Kuperberg set out to explore the semantic side of the equation. She presented healthy subjects with two confusing sentences—“Every morning for breakfast, the boys would plant” and “Every morning for breakfast the eggs would eat”—and monitored their brain activity. The first sentence, an unlikely but possible proposition, evoked the N400 in subjects. When they read the second, impossible statement, however, subjects produced a robust P600. At first, Kuperberg did not know what to make of the difference.

Meanwhile, Sitnikova, working with Holcomb and Kuperberg, had been producing short video clips containing strange final images, such as a birthday cake being cut by a baseball bat and a man shaving with a rolling pin (below). “We went for the biggest anomalies we could imagine,” she said. Upon watching the clips, subjects exhibited the P600.

Kuperberg and Sitnikova conducted a series of functional MRI studies at MGH and found that unlikely scenarios, presented in both sentences and video clips, are processed by a rather restricted set of brain structures while the outlandish and impossible ones call into play a wider network—one that resembles the distribution of an intriguing, newly discovered set of brain cells, the mirror neurons.

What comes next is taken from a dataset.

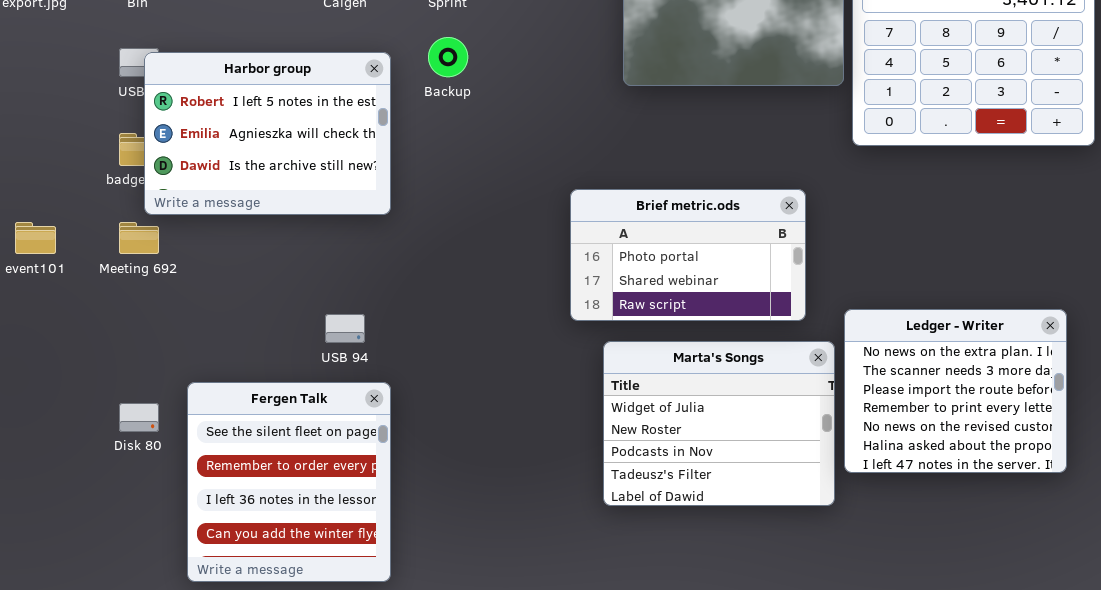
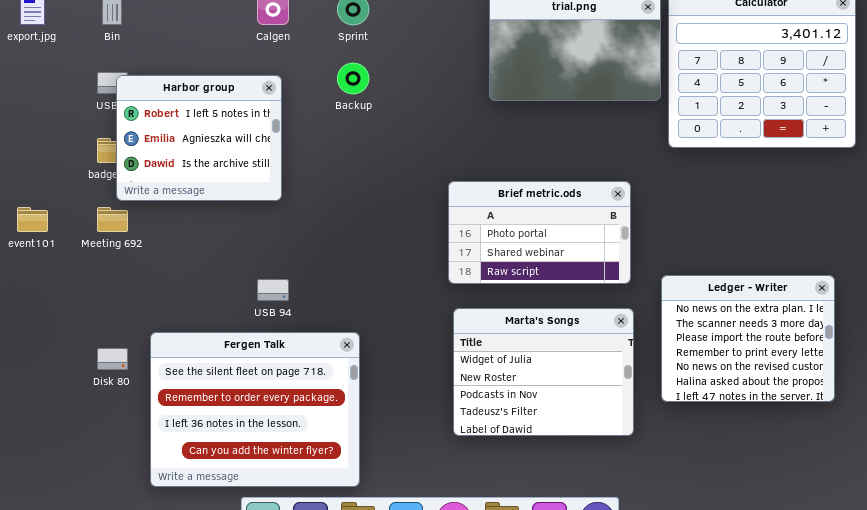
Harbor group: [144,52,391,215] -> [116,75,282,201], resized
Marta's Songs: [603,341,835,506] -> [453,308,634,436], moved
Fergen Talk: [187,382,391,582] -> [150,332,360,487], resized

The researchers concluded that the ERP and fMRI patterns might reflect the activity of two different mental mechanisms within the semantic system—a first-pass or memory-based system and an action-based system that kicks into overdrive under specific circumstances and that, in its flexibility, may bear resemblance to syntactic processing. But questions remain. The action-based system appears to be triggered by violations concerning the relationship between an action and its allowable subjects. For example, some verbs, such as eat, require that a subject be animate, a condition that an egg does not fulfill. Frame of reference may also be important. In the context of a children’s story or cartoon, our brains might not think twice about eggs eating.

“We don’t really know what triggers the reprocessing, and we don’t even know what the nature of this reprocessing is. All we know is something else happens in certain situations and not others,” said Kuperberg. “Now we’re figuring out exactly what those situations are. Hopefully, that way we may be able to tweak them when we really need to.”